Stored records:
BEGIN

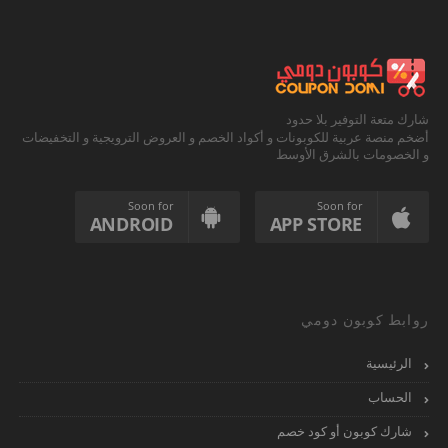
شارك متعة التوفير بلا حدود
أضخم منصة عربية للكوبونات و أكواد الخصم و العروض الترويجية و التخفيضات
و الخصومات بالشرق الأوسط
Soon for
Soon for
ANDROID
APP STORE
روابط كوبون دومي
الرئيسية
الحساب
شارك كوبون أو كود خصم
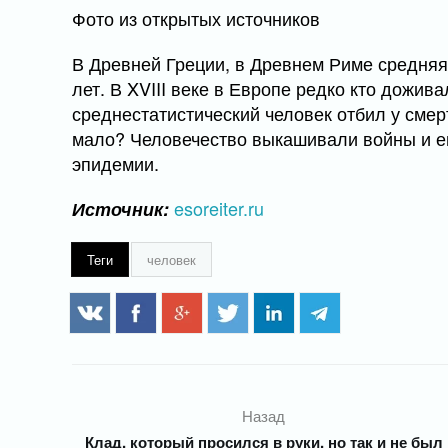
Фото из открытых источников
В Древней Греции, в Древнем Риме средня
лет. В XVIII веке в Европе редко кто дожива
среднестатистический человек отбил у смер
мало? Человечество выкашивали войны и е
эпидемии.
esoreiter.ru
Источник:
Теги
человек
Назад
Клад, который просился в руки, но так и не был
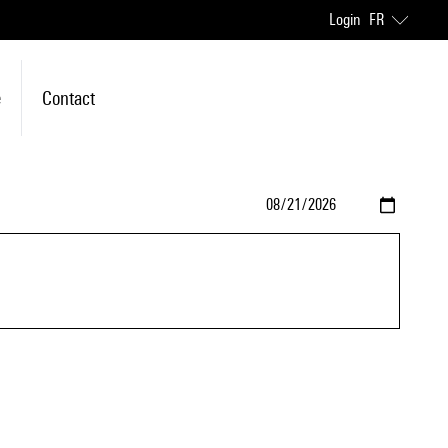
Login
FR
e
Contact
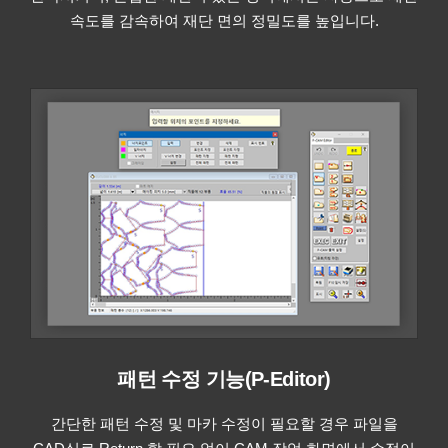
속도를 감속하여 재단 면의 정밀도를 높입니다.
패턴 수정 기능(P-Editor)
간단한 패턴 수정 및 마카 수정이 필요할 경우 파일을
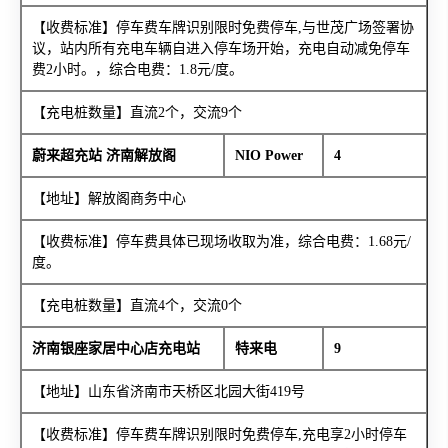
【收费标准】停车费车牌识别限时免费停车,与世茂广场签署协
议，站内所有充电车辆自进入停车场开始，充电自动减免停车
费2小时。，综合电费：1.8元/度。
【充电桩数量】直流2个，交流9个
蔚来超充站 济南解放阁
NIO Power
4
【地址】解放阁商务中心
【收费标准】停车费具体已现场收取为准，综合电费：1.68元/
度。
【充电桩数量】直流4个，交流0个
济南银座家居中心店充电站
特来电
9
【地址】山东省济南市天桥区北园大街419号
【收费标准】停车费车牌识别限时免费停车,充电享2小时停车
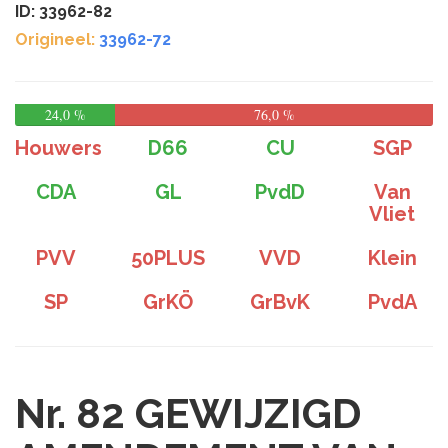
ID: 33962-82
Origineel:
33962-72
24,0 %
76,0 %
Houwers
D66
CU
SGP
CDA
GL
PvdD
Van
Vliet
PVV
50PLUS
VVD
Klein
SP
GrKÖ
GrBvK
PvdA
Nr. 82
GEWIJZIGD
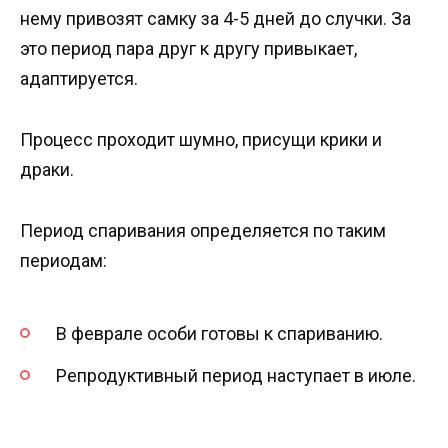
нему привозят самку за 4-5 дней до случки. За
это период пара друг к другу привыкает,
адаптируется.
Процесс проходит шумно, присущи крики и
драки.
Период спаривания определяется по таким
периодам:
В феврале особи готовы к спариванию.
Репродуктивный период наступает в июле.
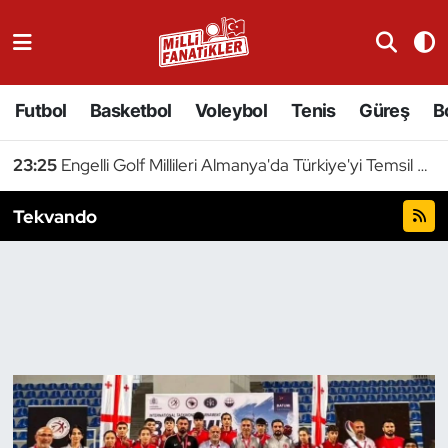
Atıcılık
Futbol
Basketbol
Voleybol
Tenis
Güreş
B
Atletizm
23:25
Engelli Golf Millileri Almanya'da Türkiye'yi Temsil Edecek
Badminton
Tekvando
Basketbol
Beyzbol
Bilardo
Binicilik
Bisiklet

END

Please copy the lines above, starting at the one that holds "В феврале особи готовы к спариванию." and stopping after the last line, exactly as they appear and minus the pictures.

В феврале особи готовы к спариванию.
Репродуктивный период наступает в июле.
Atıcılık
Futbol
Basketbol
Voleybol
Tenis
Güreş
B
Atletizm
23:25
Engelli Golf Millileri Almanya'da Türkiye'yi Temsil Edecek
Badminton
Tekvando
Basketbol
Beyzbol
Bilardo
Binicilik
Bisiklet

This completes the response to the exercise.